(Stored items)
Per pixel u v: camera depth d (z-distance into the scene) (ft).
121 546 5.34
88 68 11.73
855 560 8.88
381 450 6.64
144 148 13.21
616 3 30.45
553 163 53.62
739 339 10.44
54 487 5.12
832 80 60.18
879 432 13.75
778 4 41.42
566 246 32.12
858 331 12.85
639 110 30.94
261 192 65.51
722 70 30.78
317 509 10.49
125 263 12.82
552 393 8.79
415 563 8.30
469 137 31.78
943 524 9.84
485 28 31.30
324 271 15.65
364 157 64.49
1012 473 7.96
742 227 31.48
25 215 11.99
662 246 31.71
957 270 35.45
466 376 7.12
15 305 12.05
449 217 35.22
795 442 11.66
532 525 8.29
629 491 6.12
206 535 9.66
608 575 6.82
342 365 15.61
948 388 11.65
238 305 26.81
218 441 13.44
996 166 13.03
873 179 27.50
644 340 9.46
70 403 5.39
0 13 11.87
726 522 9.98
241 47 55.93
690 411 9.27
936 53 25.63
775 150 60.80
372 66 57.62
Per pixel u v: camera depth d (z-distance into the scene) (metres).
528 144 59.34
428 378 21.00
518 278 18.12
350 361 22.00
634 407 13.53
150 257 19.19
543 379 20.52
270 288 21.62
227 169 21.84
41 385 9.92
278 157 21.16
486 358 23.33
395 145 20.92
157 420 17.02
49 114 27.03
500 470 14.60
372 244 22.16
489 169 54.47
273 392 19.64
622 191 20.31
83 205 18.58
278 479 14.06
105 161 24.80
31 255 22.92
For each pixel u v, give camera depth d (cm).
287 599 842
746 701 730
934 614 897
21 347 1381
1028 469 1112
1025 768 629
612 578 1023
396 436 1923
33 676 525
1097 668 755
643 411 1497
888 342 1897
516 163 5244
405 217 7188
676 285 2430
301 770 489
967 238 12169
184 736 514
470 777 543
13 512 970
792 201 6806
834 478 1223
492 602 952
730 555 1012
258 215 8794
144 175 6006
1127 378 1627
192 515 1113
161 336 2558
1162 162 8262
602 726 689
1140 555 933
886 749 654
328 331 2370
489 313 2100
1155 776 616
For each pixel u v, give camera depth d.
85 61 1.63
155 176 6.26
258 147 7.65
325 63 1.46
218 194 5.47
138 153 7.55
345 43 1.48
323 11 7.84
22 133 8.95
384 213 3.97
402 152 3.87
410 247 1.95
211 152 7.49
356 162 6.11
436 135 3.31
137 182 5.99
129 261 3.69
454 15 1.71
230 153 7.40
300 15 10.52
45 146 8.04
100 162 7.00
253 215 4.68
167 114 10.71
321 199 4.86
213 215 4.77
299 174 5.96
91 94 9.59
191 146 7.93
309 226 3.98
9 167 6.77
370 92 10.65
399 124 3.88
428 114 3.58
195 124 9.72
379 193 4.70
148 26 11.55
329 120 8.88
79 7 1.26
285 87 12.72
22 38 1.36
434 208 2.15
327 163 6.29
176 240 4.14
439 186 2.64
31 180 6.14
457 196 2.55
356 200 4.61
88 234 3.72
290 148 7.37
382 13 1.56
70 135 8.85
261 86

■ Exercise objective ■
Out of the entries above, write out only the lines between the line holding "381 450 6.64" and the line holding "the scene) (metres).", inclusive, each exactly as given.

■ Task result ■
381 450 6.64
144 148 13.21
616 3 30.45
553 163 53.62
739 339 10.44
54 487 5.12
832 80 60.18
879 432 13.75
778 4 41.42
566 246 32.12
858 331 12.85
639 110 30.94
261 192 65.51
722 70 30.78
317 509 10.49
125 263 12.82
552 393 8.79
415 563 8.30
469 137 31.78
943 524 9.84
485 28 31.30
324 271 15.65
364 157 64.49
1012 473 7.96
742 227 31.48
25 215 11.99
662 246 31.71
957 270 35.45
466 376 7.12
15 305 12.05
449 217 35.22
795 442 11.66
532 525 8.29
629 491 6.12
206 535 9.66
608 575 6.82
342 365 15.61
948 388 11.65
238 305 26.81
218 441 13.44
996 166 13.03
873 179 27.50
644 340 9.46
70 403 5.39
0 13 11.87
726 522 9.98
241 47 55.93
690 411 9.27
936 53 25.63
775 150 60.80
372 66 57.62
Per pixel u v: camera depth d (z-distance into the scene) (metres).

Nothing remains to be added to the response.